William Gregozeski, Analyst
Okay. Great. Can you talk about the commercial lending? It was about 10% of total origination. Is that where you guys want to be at this point and how do you see that continuing to grow?
Jun Qian, Director and Vice President
In this quarter, the loans introduced to commercial banks amounted to approximately RMB400 million, which has not yet been priced. However, we anticipate that these loans will increasingly contribute to our portfolio. Our target for 2023 is for loans introduced to commercial banks to represent between 20% and 35% of the total loans originated, which includes the loans under the trust lending model, estimated at RMB500 million to RMB600 million monthly.

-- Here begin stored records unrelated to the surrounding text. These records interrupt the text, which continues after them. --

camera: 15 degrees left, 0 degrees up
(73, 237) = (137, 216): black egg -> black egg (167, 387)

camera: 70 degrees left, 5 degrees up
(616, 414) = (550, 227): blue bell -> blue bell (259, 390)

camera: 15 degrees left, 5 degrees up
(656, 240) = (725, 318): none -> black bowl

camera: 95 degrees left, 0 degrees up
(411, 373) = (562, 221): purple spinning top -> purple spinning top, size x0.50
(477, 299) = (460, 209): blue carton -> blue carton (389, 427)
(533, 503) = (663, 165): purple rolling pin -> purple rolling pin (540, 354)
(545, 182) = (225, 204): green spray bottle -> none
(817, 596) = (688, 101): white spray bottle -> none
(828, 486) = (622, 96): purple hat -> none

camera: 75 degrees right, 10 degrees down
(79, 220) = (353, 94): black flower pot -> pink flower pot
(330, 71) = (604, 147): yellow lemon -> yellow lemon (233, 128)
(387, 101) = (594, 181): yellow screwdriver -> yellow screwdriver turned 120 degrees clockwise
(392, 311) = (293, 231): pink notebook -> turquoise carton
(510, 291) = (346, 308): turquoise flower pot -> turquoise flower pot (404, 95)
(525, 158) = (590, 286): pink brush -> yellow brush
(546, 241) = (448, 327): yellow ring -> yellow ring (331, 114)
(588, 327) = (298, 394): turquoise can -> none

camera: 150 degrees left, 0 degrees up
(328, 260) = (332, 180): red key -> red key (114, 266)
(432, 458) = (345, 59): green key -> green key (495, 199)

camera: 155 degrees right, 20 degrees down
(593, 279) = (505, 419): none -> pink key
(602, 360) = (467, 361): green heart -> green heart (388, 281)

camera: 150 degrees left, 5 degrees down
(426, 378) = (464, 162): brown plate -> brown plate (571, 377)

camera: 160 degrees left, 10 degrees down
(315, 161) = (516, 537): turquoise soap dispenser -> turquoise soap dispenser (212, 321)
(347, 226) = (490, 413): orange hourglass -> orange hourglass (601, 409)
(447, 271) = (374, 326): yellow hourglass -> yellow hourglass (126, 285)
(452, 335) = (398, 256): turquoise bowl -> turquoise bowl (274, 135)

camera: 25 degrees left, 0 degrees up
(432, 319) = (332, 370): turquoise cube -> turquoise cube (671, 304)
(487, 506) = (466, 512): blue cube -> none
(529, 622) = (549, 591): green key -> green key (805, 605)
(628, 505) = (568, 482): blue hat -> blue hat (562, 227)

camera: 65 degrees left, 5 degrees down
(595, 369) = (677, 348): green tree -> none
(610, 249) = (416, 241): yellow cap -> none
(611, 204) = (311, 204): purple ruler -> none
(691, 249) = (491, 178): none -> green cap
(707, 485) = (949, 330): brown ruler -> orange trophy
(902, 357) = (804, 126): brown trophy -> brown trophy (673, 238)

William Gregozeski, Analyst
Can you provide an update on the demand from SME borrowers in terms of the volume of requests and whether they have good collateral?
Jun Qian, Director and Vice President
Due to uncertainties related to pandemic prevention and control as well as economic pressure, we are experiencing decreased demand compared to the same period last year. However, the situation is improving when compared to the first half of the year. According to a report released by PBC at the end of October, new RMB loans reached approximately RMB615 billion, which is RMB211 billion less than the same period in 2021. So this indicates the current trend.
Jing Li, Acting CFO
Regarding the collateral, both the delinquency ratio and the NPL ratio have decreased by the end of the third quarter. This indicates that the quality of collateral remains under our control.
William Gregozeski, Analyst
Okay. Perfect. And last question is, you guys mentioned looking to do some acquisitions. Is there anything in that fintech space specifically you're looking for or just anything that might be complementary to what you guys offer?
Jun Qian, Director and Vice President
There is not a particular target at this moment. It's just something we want to achieve in the capital markets.
William Gregozeski, Analyst
Okay. All right. Thank you.
Operator, Operator
With no further questions, we will conclude our question-and-answer session. I'd like to turn the conference back over to Matt Lou for closing remarks.
Matthew Lou, IR Specialist
Thank you. And thank you, again, just for joining us tonight or this morning. If you have any further questions, you can always view our official website or send us an email. Thank you again.
Operator, Operator
The conference has now concluded. Thank you very much for attending today's presentation. You may now disconnect your lines.